The error message you’re encountering when trying to extract data from invoices with different languages in a single robot is likely related to the language-specific settings or configurations within your robot. To resolve this issue and enable your robot to handle multiple languages, you can consider the following steps:

  1. Language Detection: Make sure your data extraction process includes language detection for each invoice. This can help your robot determine the language of the invoice and apply the appropriate language-specific rules and configurations.
  2. Multilingual OCR: If your invoices contain text in various languages, you should use Optical Character Recognition (OCR) software that supports multiple languages. OCR tools like Tesseract are capable of recognizing text in various languages. Ensure that your robot uses an OCR engine that’s equipped to handle the languages present in your invoices.
  3. Language-Specific Rules: Define language-specific extraction rules and configurations. For example, create separate templates or rules for each language that your invoices might be in. These rules should account for variations in layout and language-specific data extraction patterns.
  4. Conditional Processing: In your robot, implement conditional logic that checks the language of each invoice and applies the corresponding language-specific rule set. This allows your robot to adapt to different languages on the fly.
  5. Testing and Validation: Test your robot with invoices in various languages to ensure it correctly identifies the language, applies the appropriate rules, and extracts the data accurately.
  6. Error Handling: Implement error handling and logging to identify and address any issues that may arise during the data extraction process.

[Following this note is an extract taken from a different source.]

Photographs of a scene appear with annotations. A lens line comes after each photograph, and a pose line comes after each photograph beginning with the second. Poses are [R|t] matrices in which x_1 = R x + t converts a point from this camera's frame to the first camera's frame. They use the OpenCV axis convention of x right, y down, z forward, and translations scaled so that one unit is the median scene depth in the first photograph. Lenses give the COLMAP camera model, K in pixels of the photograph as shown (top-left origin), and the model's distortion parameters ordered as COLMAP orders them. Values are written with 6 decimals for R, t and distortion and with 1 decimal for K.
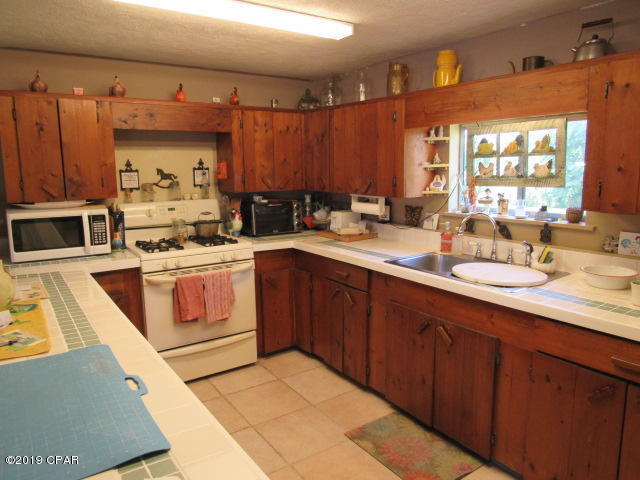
lens RADIAL K [[457.6, 0, 320.5], [0, 457.6, 241.3], [0, 0, 1]] dist [-0.003284, 0.001984]
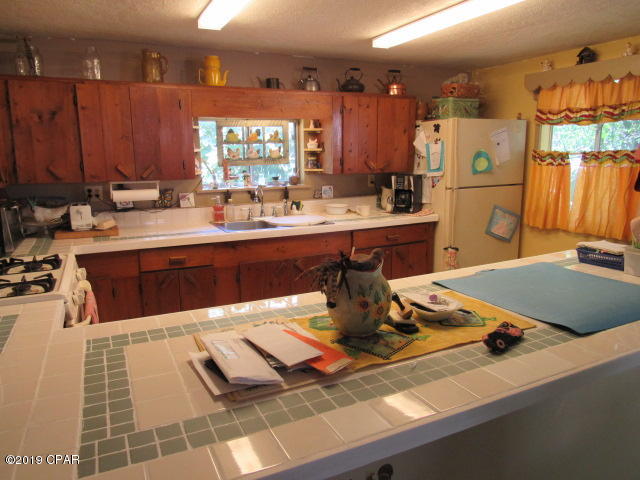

By following these steps, you should be able to create a more versatile and adaptable robot that can handle invoices with different languages effectively. If you encounter any specific issues or error messages, please provide more details, and I’d be happy to offer further assistance.

Thanks for your support.

1 Like

This topic was automatically closed 3 days after the last reply. New replies are no longer allowed.